1467028697574_0620x0435_1530255157470.jpgOn vous considère comme le peintre de l’exil

Je suis en effet très sensible à cette thématique, au fait d’avoir à recommencer sa vie, d’être en décalage dans une société dont on n’a pas les codes où l’on vit séparé des siens pour de longues périodes, où on ne voit pas grandir ses enfants. Je ne l’ai pas forcément vécu, mais je l’ai senti autour de moi. Le sujet m’a été apporté par ma femme. C’est une histoire récurrente, proche d’elle. Elle a résonné en moi, en parlant avec elle et avec des amis issus comme nous de parents ou de grands-parents venus en France sans être Français ni parler la langue.

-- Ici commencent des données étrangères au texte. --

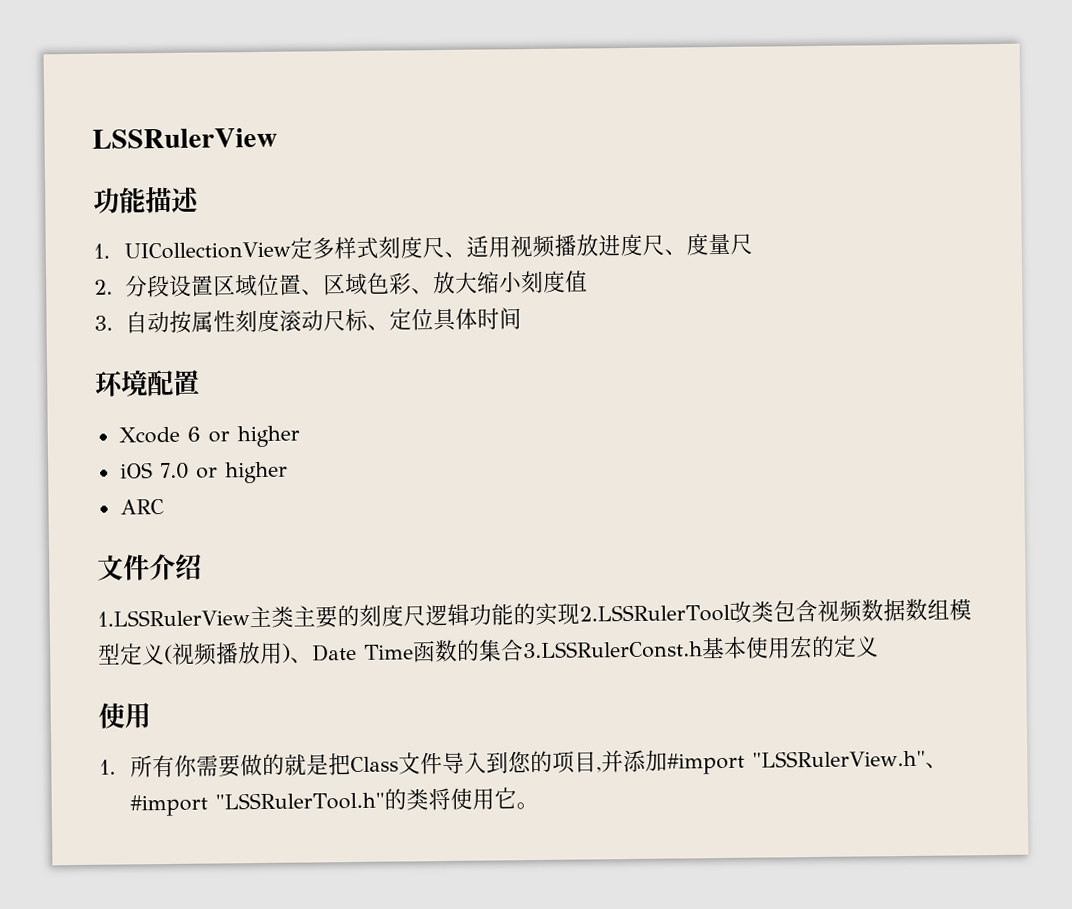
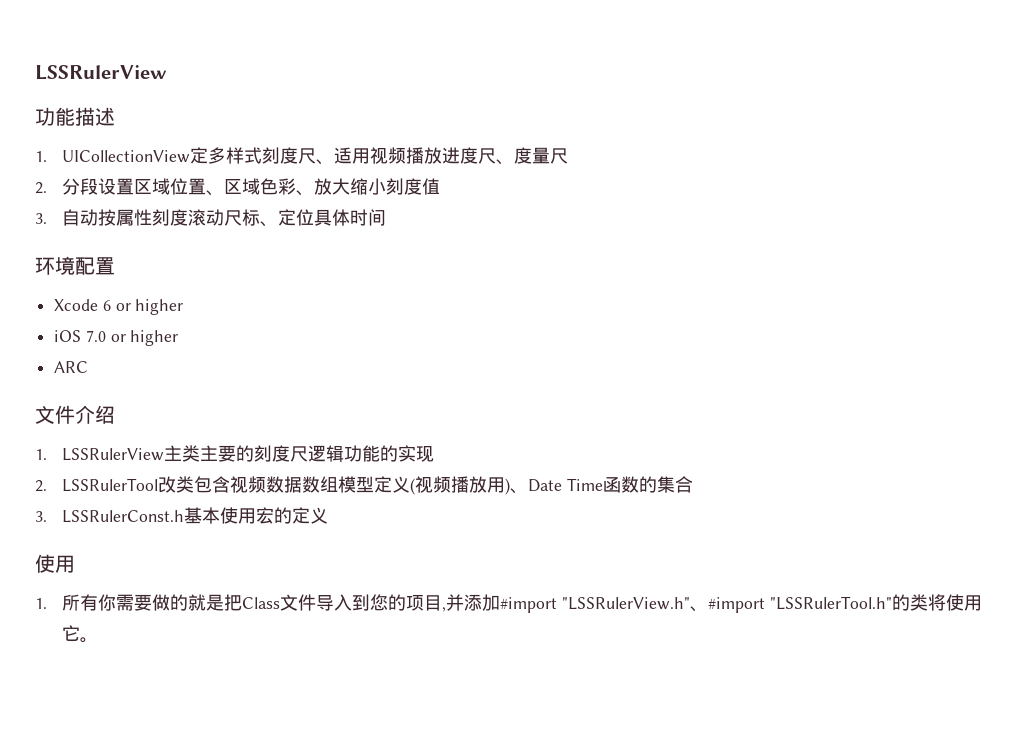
[97,609,250,627] 1.LSSRulerView -> [35,448,165,461] 1. LSSRulerView
[578,603,730,623] 2.LSSRulerTool -> [35,478,159,492] // 2. LSSRulerTool
[523,640,703,660] 3.LSSRulerConst.h -> [35,510,185,523] // 3. LSSRulerConst.h

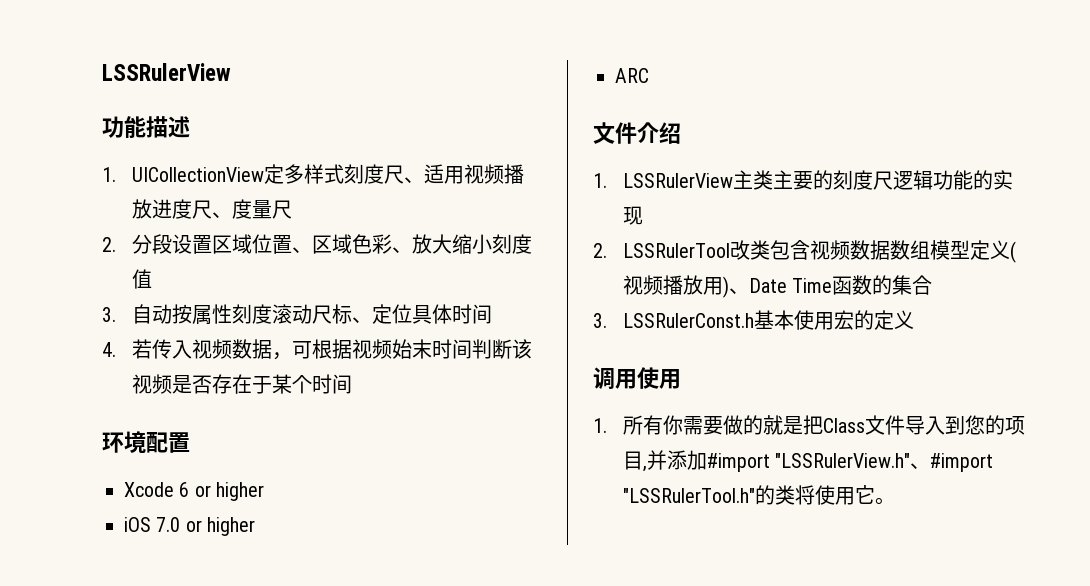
(387, 217) none -> [102,339,533,360] [132,374,353,394] // 4.若传入视频数据，可根据视频始末时间判断该视频是否存在于某个时间
(329, 515) none -> [593,367,637,390] 调用

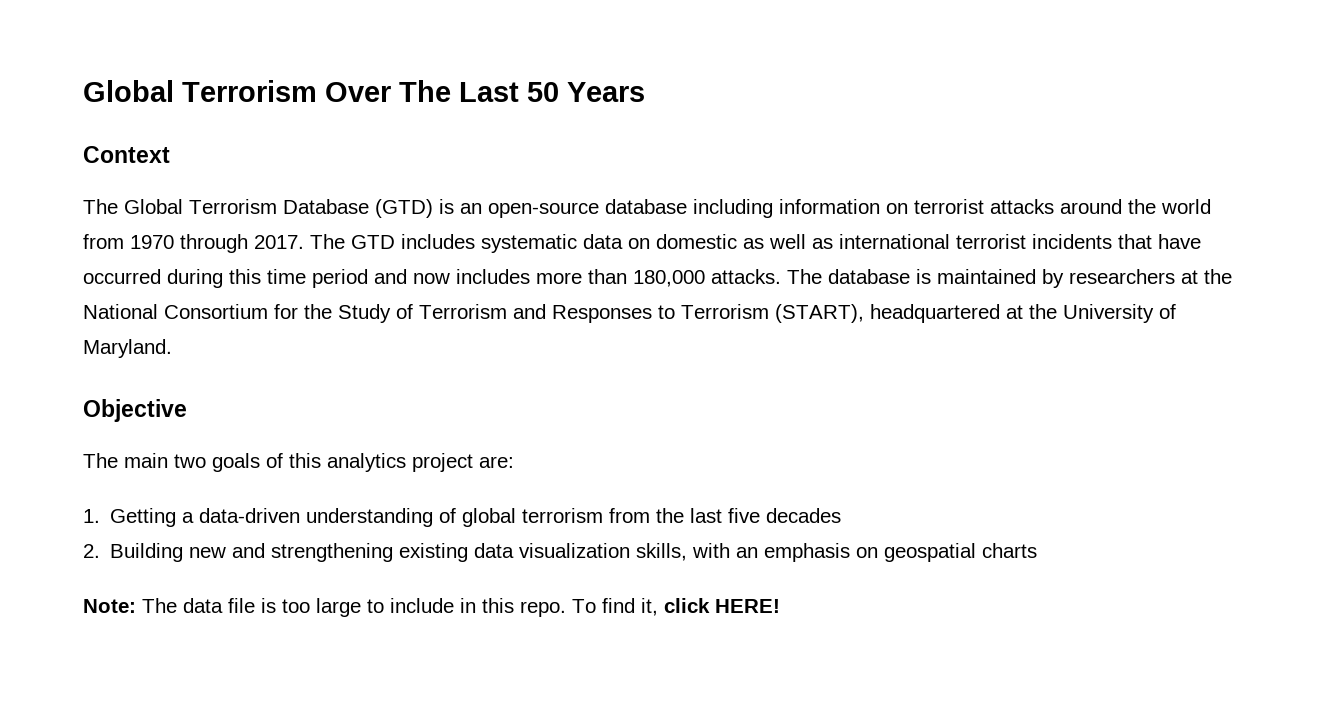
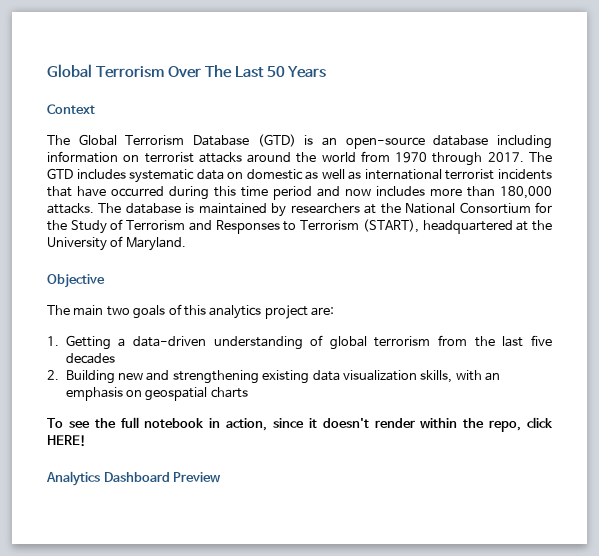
[83,598,658,617] Note: The data file is too large to include in this repo. To find it, -> [47,417,522,432] To see the full notebook in action, since it doesn't render within the repo,
(780, 606) none -> [46,471,222,486] // Analytics Dashboard Preview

Vous traitez de la séparation et de la famille des deux côtés.

Oui, car ce qui est vécu par Amin l’est également par ceux qu’il a laissés derrière lui. Il se découvre en déphasage avec sa femme. Il leur faut un moment pour se reconnecter l’un à l’autre.

L’autre grand thème est la solitude. D’où l'histoire d'amour entre Amin et Gabrielle.

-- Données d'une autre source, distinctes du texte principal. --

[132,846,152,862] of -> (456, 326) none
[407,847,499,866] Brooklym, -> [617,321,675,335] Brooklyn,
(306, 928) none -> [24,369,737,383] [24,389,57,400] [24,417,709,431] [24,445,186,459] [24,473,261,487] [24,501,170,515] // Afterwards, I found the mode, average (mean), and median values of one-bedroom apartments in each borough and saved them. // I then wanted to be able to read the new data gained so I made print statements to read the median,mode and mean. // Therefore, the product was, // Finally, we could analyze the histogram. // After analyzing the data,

C’est en effet une dimension importante. La rencontre de ces deux solitudes est pratiquement inévitable. Pour Amin parce qu’il mène une existence loin des siens et pour Gabrielle qui se débat dans une situation compliquée, séparée d'un homme qui la harcèle.

Il y a de l'érotisme dans le film.

C’est vrai. Quand Amin retrouve sa femme, c’est à ce niveau. En rentrant en France, il a des besoins. Il se laisse prendre par une femme. Lui et Gabrielle s’apportent mutuellement quelque chose.

Parlez-nous du choix d’Emmanuelle Devos.

Elle a des qualités de comédienne qui m’intéressent. Quand on s’est rencontré, elle m’a demandé comment j’allais m’y prendre pour certaines scènes délicates que je prévoyais pour elles. Comme elles n’étaient pas gratuites, Emmanuelle en a compris le sens. Quand une actrice saisit cela, elle peut s’engager beaucoup. Par ailleurs, elle n’a pas l’habitude de jouer avec des inconnus. Mais quand il faut y aller, elle y va. Paradoxalement, j’avais l’impression qu’elle parviendrait à tenir son rôle sans le parasiter par le côté cinéma d’auteur et sa notoriété.

Le film se déroule donc à la fois en France et au Sénégal. Mais vous évitez la couleur locale.

On est au cœur de l’intime et de ce que la séparation provoque. J’avais envie d’aller plus loin que les images attendues, l'aspect exotique.  

Vous donnez ainsi la parole à des gens qui généralement ne l’ont pas.

Ce sont effectivement des gens peu représentés à l’écran. Dans la vie réelle, on les croise sans les voir. Amin leur permet d'exister, leur donne une singularité, une présence authentique. J’ouvre des fenêtres, de petites portes.

A l'affiche dans les salles de Suisse romande depuis mercredi 3 octobre.